If I’d have had a vaginoplasty five or six years ago, during a time I couldn’t have afforded a vaginoplasty…well, my bipolar condition was not as progressed as it is now. It seems to me that a few years ago I’d have likely been able to be compliant regarding dilation regimen during that first year after surgery, as compared to now when I have to question whether I’d be able to be fully compliant.
So even though it is less expensive to have an orchi than it is to have a vaginoplasty, that’s actually not why I’m having an orchi. It’s those other considerations — especially my bipolar condition — that are guiding my decision on which genital reconstruction surgery I’m going to have.
My surgery is scheduled for August 17th, and it’s going to be accomplished by Dr. Tuan Nguyen. One of the two letters from mental health professionals required for the surgery per the HBSOC has already been submitted to Dr. Nguyen; the second letter should be sent in from my second mental health professional by early this coming week.
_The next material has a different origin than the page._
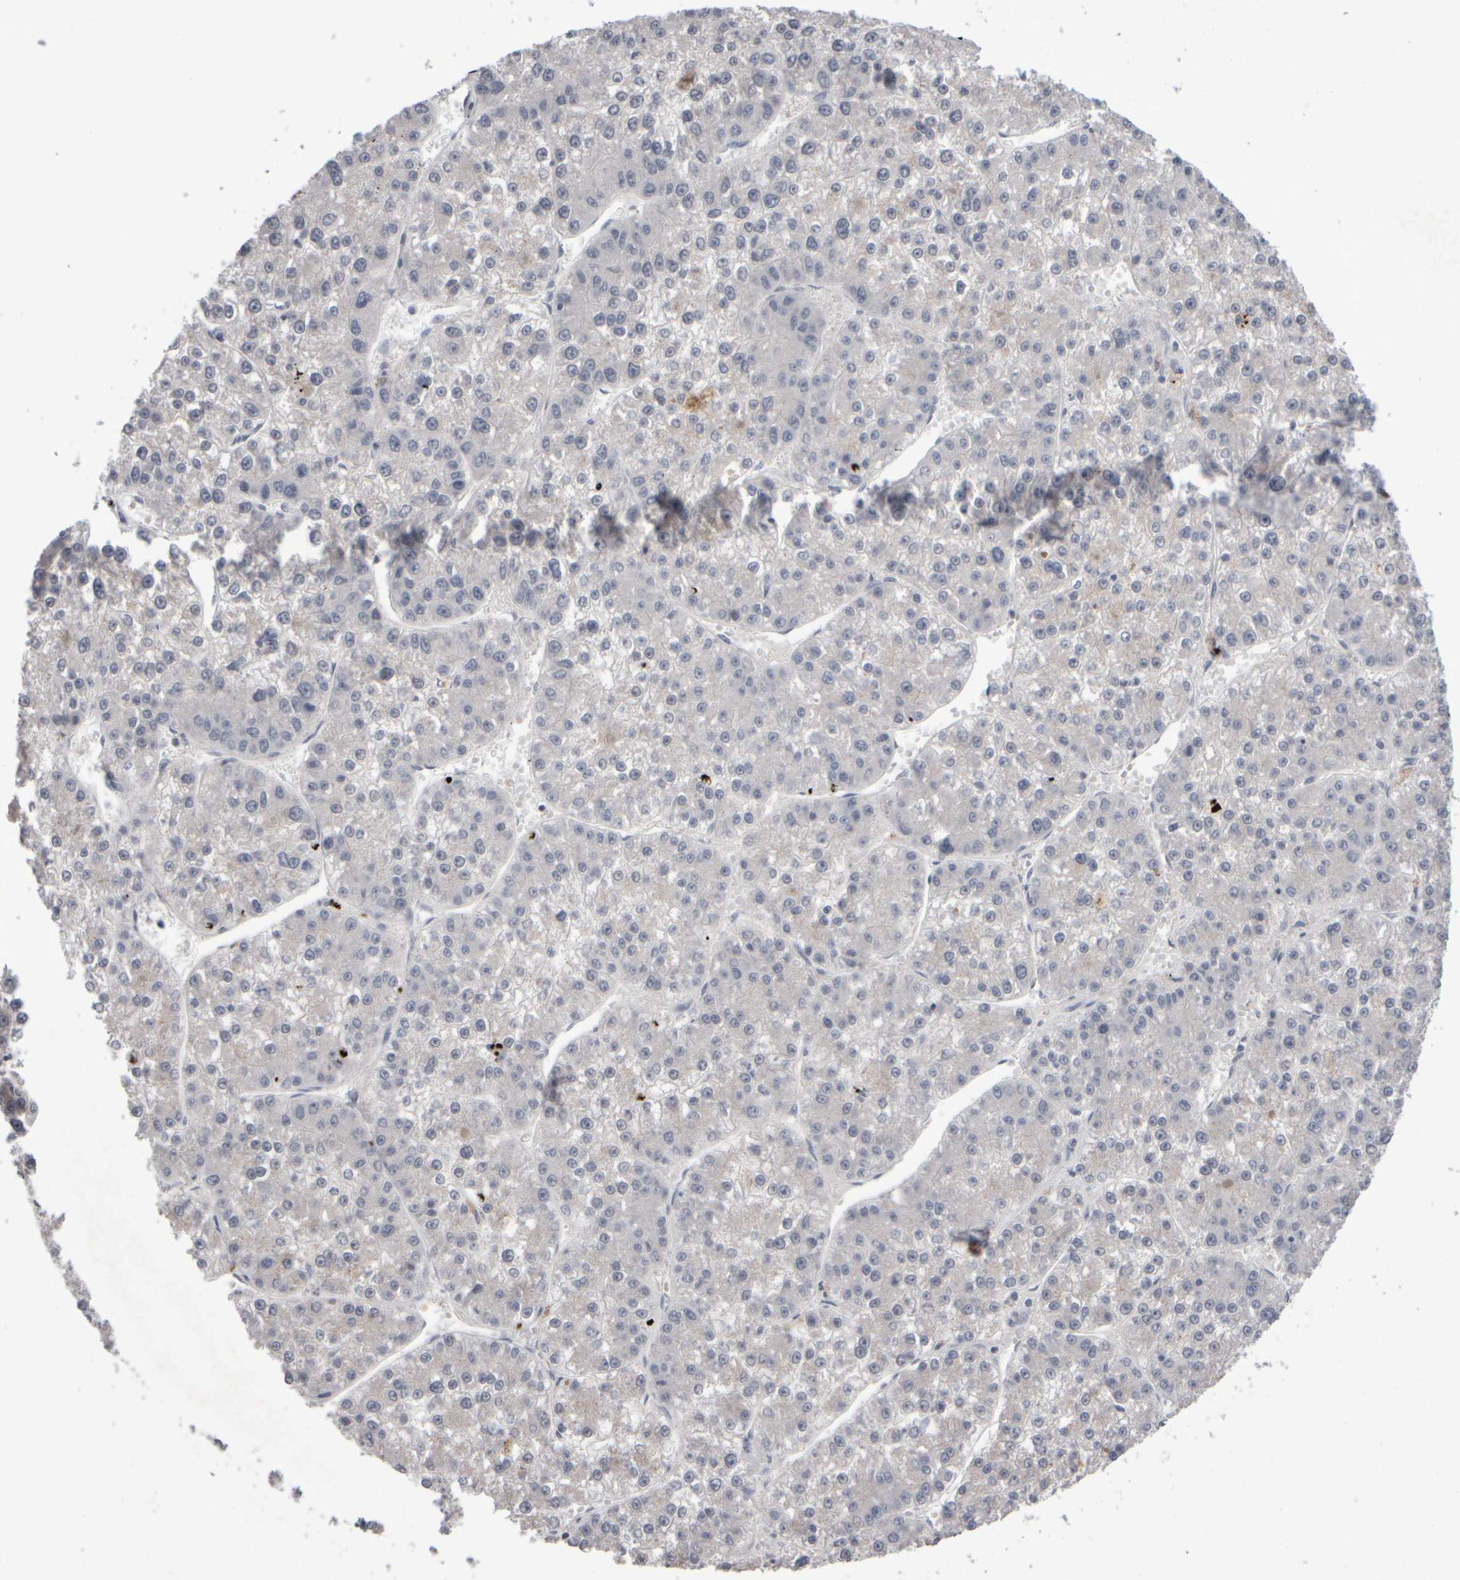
{"staining": {"intensity": "negative", "quantity": "none", "location": "none"}, "tissue": "liver cancer", "cell_type": "Tumor cells", "image_type": "cancer", "snomed": [{"axis": "morphology", "description": "Carcinoma, Hepatocellular, NOS"}, {"axis": "topography", "description": "Liver"}], "caption": "This photomicrograph is of liver cancer (hepatocellular carcinoma) stained with immunohistochemistry to label a protein in brown with the nuclei are counter-stained blue. There is no positivity in tumor cells.", "gene": "EPHX2", "patient": {"sex": "female", "age": 73}}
I’ve already paid for the surgery and arranged transportation up to Lake Oswego — all there’s really left to do is arrange for a hotel room for the couple of nights I’ll be there in Oregon.
There are women of color and there are disabled women; there are lesbians and there are women of faith; there are mothers and there are servicewomen; there are women veterans and bisexual women — I’m a disabled woman, a woman veteran, and I’m a trans woman.
Where I’ll be and what I’ll be doing on August 17th has to do with me being a trans woman. It should be an interesting day, for sure.